WHAT NEEDS TO BE DONE: Look through the records, and wherever the string "left" turns up, copy out that line.

INPUT RECORDS:
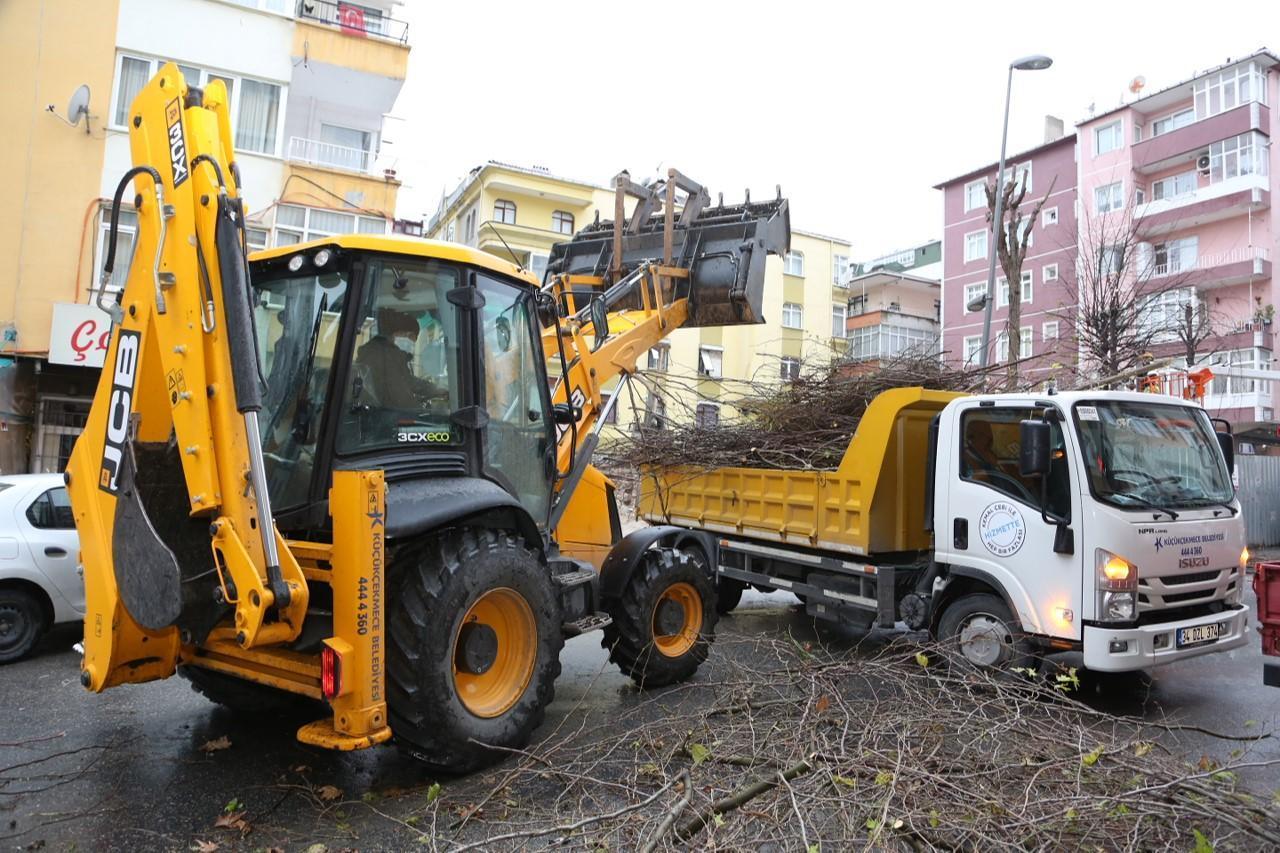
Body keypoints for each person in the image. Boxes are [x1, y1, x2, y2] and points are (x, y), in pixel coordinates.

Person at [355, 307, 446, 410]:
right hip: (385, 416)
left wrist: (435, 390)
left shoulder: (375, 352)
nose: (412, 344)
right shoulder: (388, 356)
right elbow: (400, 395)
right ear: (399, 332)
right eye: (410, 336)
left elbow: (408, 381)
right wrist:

WRITTEN ANSWER:
left wrist: (435, 390)
left shoulder: (375, 352)
left elbow: (408, 381)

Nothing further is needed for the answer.